En Ukraine, une petite communauté est elle aussi bouleversée par la guerre : dans la ville d’Ouman, en plein centre du pays, des Juifs hassidiques ont investi depuis deux siècles tout un quartier. Mais l’invasion russe les a poussés dehors, eux aussi, malgré une cohabitation jusque-là toujours réussie.
Le sanctuaire de la grande synagogue d’Ouman est désert et les rares visiteurs depuis deux mois sont plutôt venus la nuit au sous-sol. Pendant les sirènes d’alarme anti-aériennes, des matelas restent dispersés à même le sol. La ville, véritable carrefour au centre de l’Ukraine, n’a été bombardée qu’au tout début de la guerre, fin février, mais la majorité des 2000 Juifs hassidiques de la ville sont partis, pour beaucoup vers Israël.
Mordehai avait fait ce choix avec sa femme et ses cinq enfants. Il est finalement rentré à la mi-mai 2022 : « C’est chez moi ici ! Comme tout le monde, on a voulu rentrer à la maison. » Pourtant quelques dizaines seulement de ses voisins sont de retour dans cette « petite Jérusalem« , un quartier fatigué aux trottoirs défoncés. Ici, le cyrillique laisse largement place à l’hébreu.
« La guerre nous a rapprochés »
Mordehai le confie : il ne comprend toujours pas cette invasion russe de l’Ukraine : « Poutine vient occuper ce pays qui n’est pas le sien ! Ça n’a pas de sens… Il gâche la vie de tout le monde, il tue des gens.

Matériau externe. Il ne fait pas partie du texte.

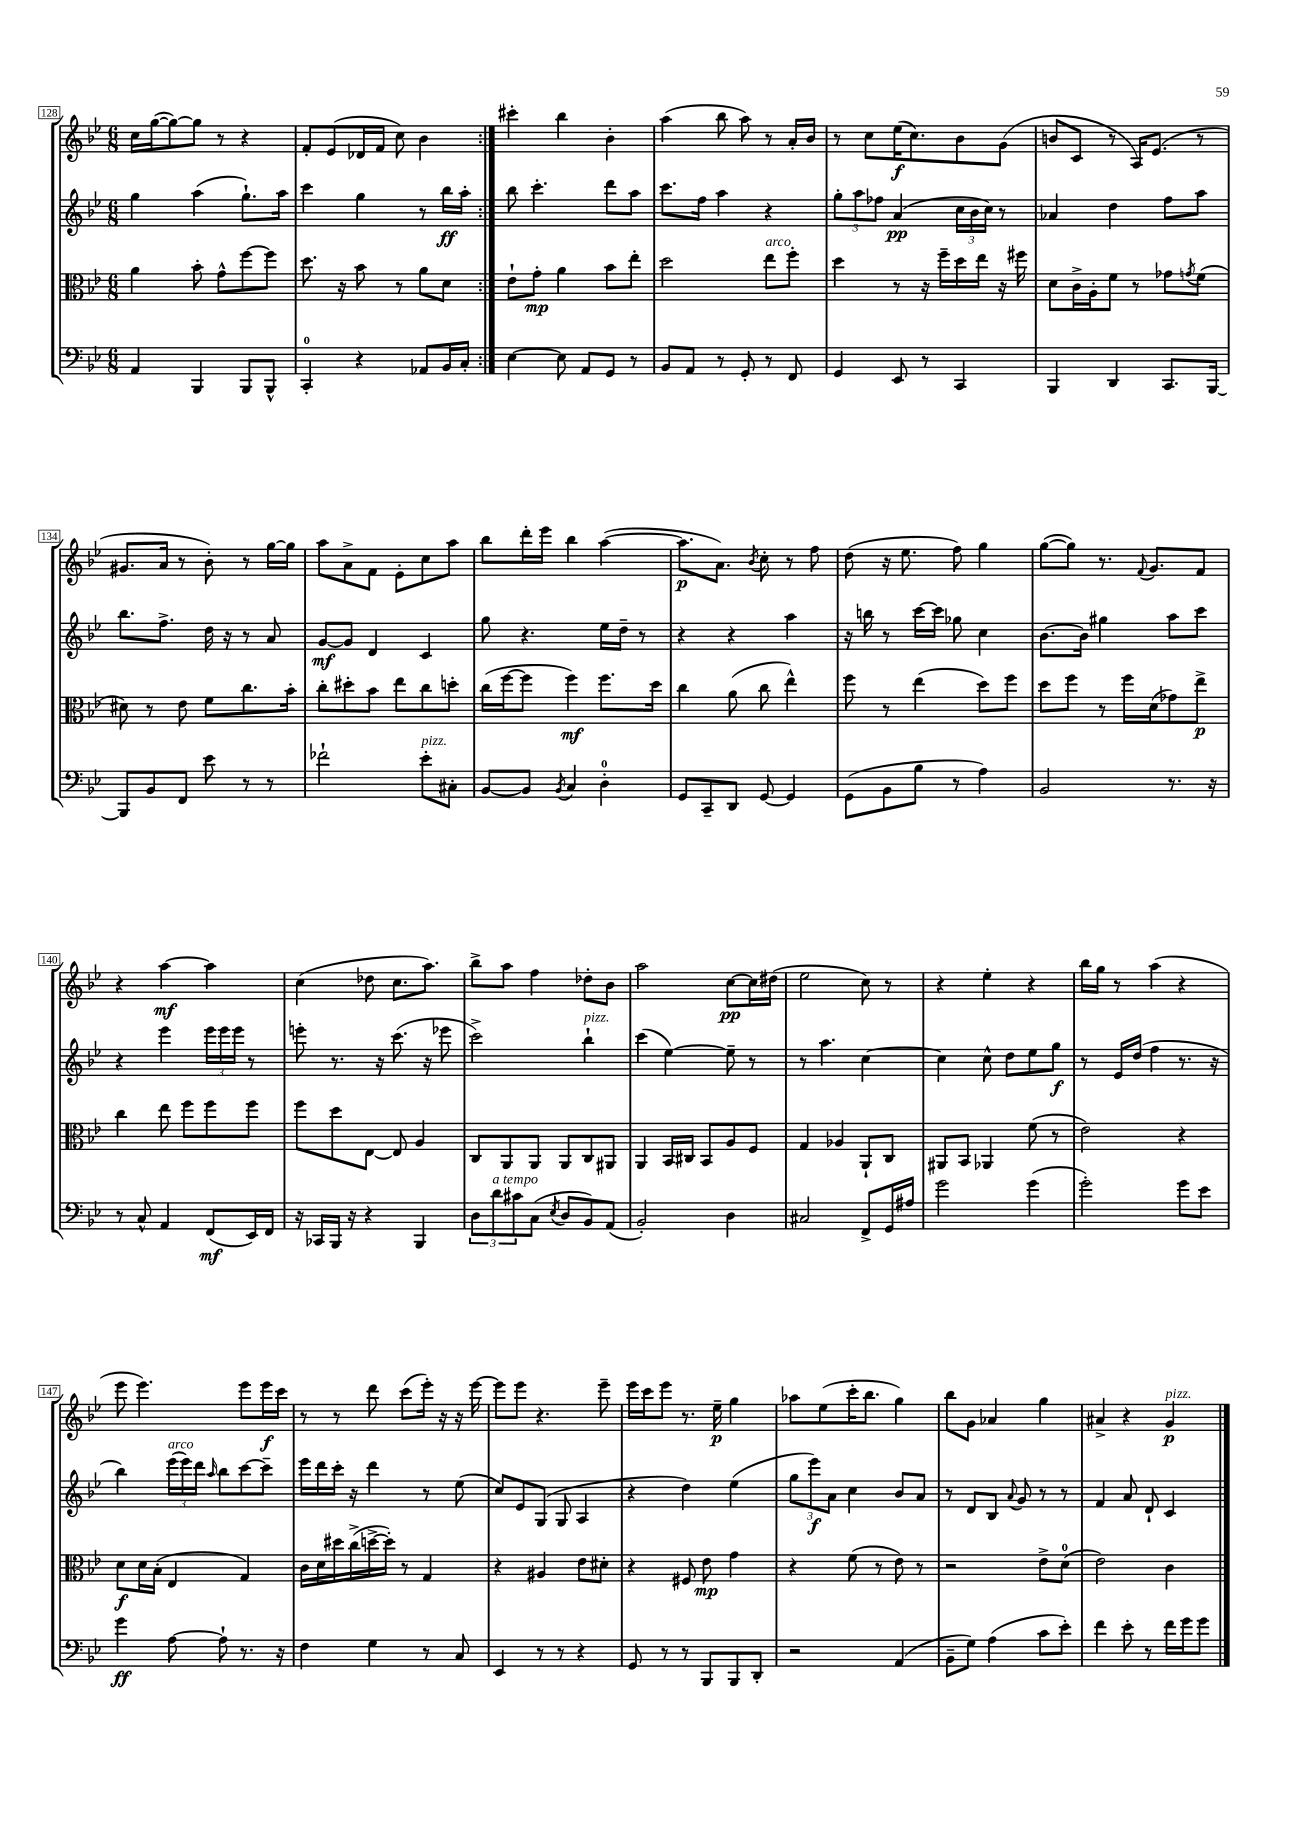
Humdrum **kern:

Il se prend pour qui ? Il n’a pas le droit de faire ça. »
La proximité entre Vladimir Poutine et certains hassidiques de Russie ne change rien à son point de vue. Mordehai vit depuis 12 ans dans cette ville où il a toujours trouvé que tout le monde, ici s’entendait bien. Il faut dire qu’Ouman est un foyer historique du judaïsme dans la région : la ville accueillait avant l’Holocauste jusqu’à 22 000 Juifs. Et des milliers d’Hassidiques viennent encore se recueillir chaque année sur la tombe du rabbin Nahman de Bratslav.

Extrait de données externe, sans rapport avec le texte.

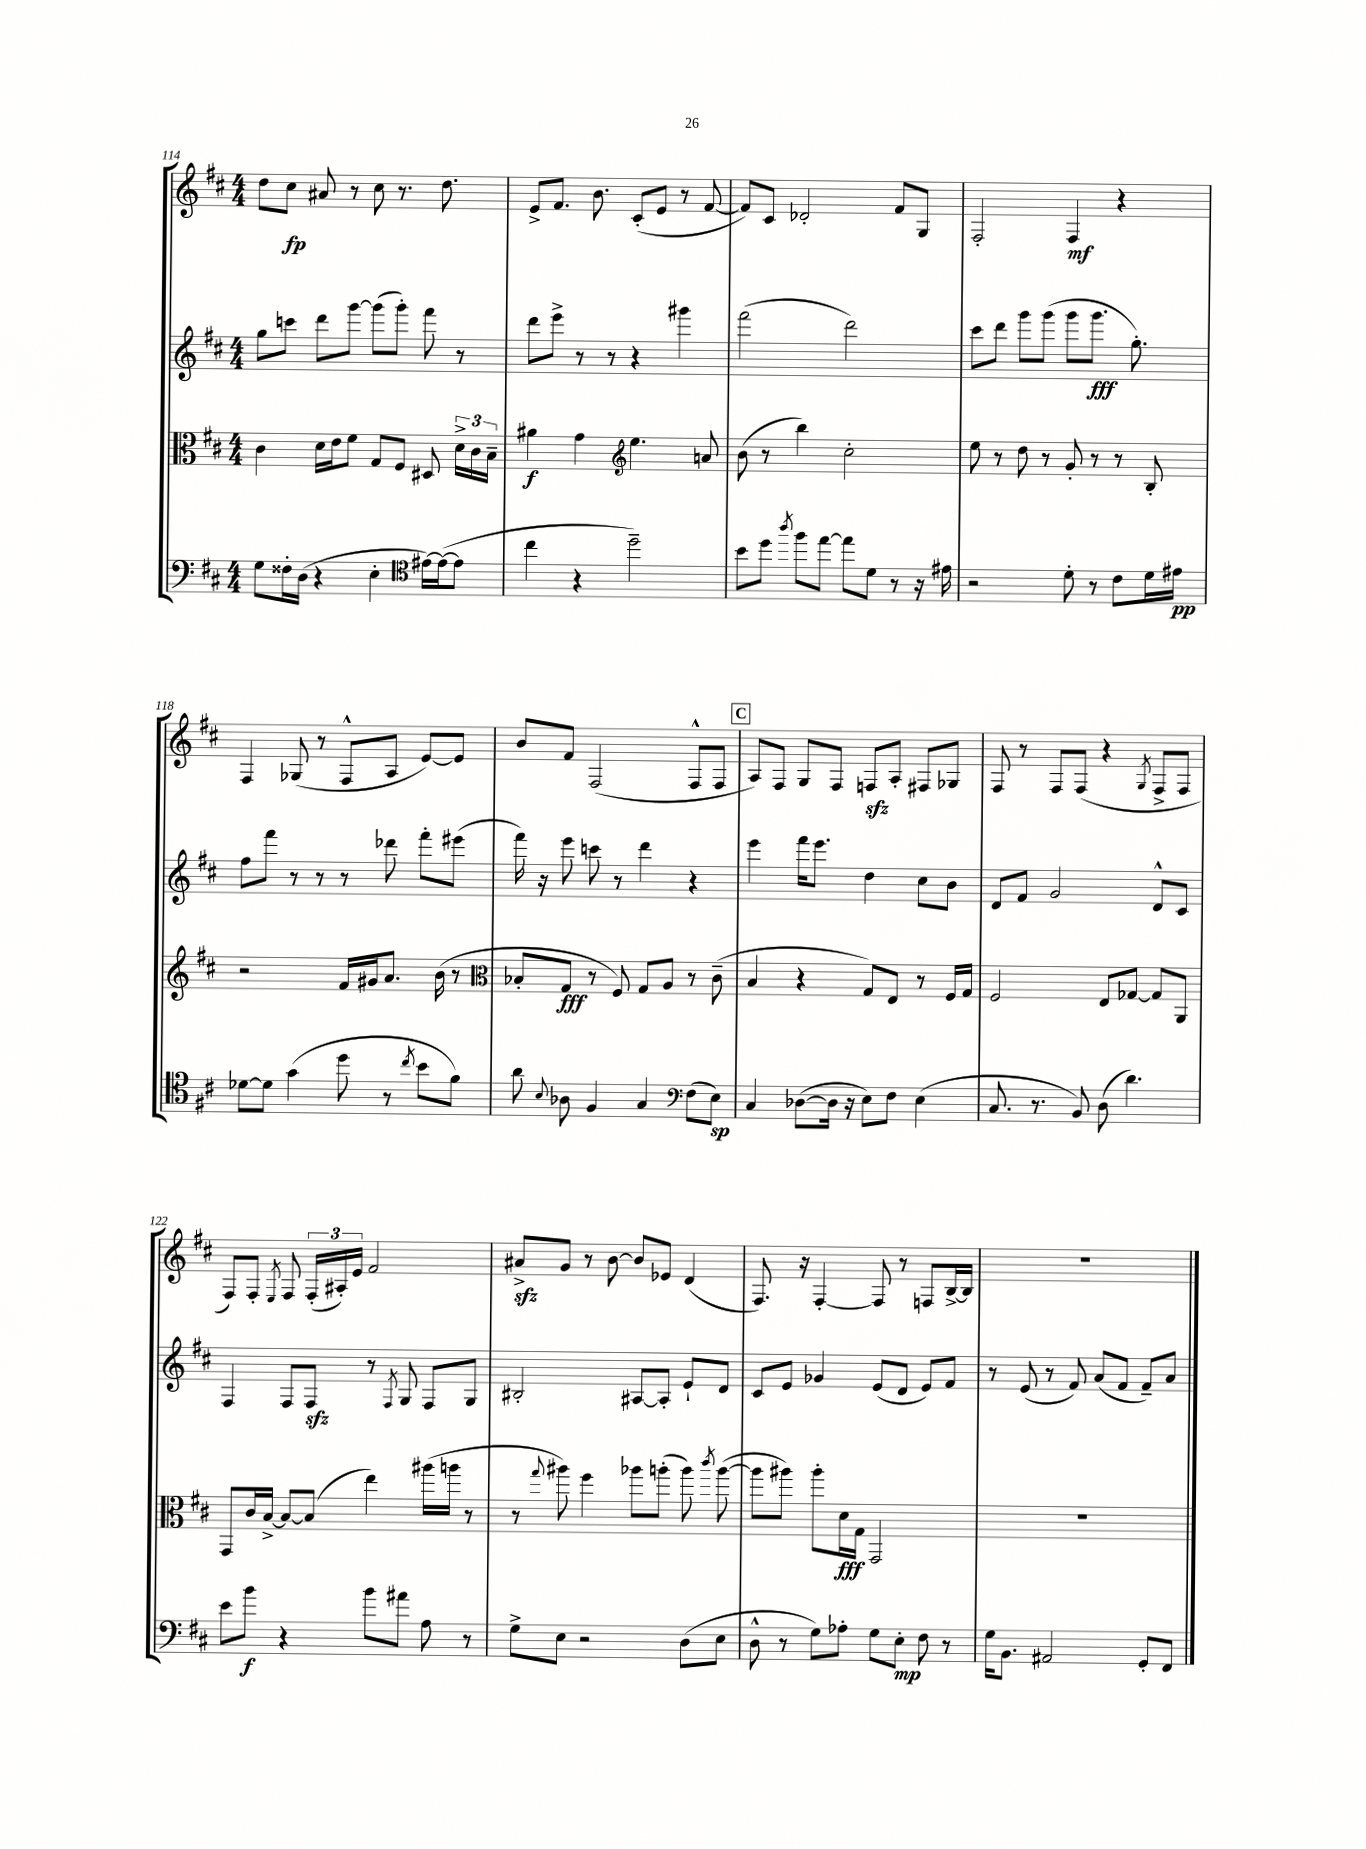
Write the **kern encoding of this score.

« Il n’y a jamais eu d’antisémitisme ici« , assure Irina Rybnitskaya, qui gère la fondation liée à la synagogue : « Les différentes communautés ont toujours très bien vécu ensemble. Et cette guerre, dit-elle, nous a même rapprochés. Dès le début de la guerre, les hassidiques ont prié pour la paix et pris partie pour l’Ukraine. Et c’est rare qu’ils prennent position. »
Chacun ne souhaite qu’une chose, ici : « Que la guerre finisse. Alors, peut-être, une partie des juifs hassidiques d’Ouman, regagneront leurs foyers en Ukraine« , conclut-elle.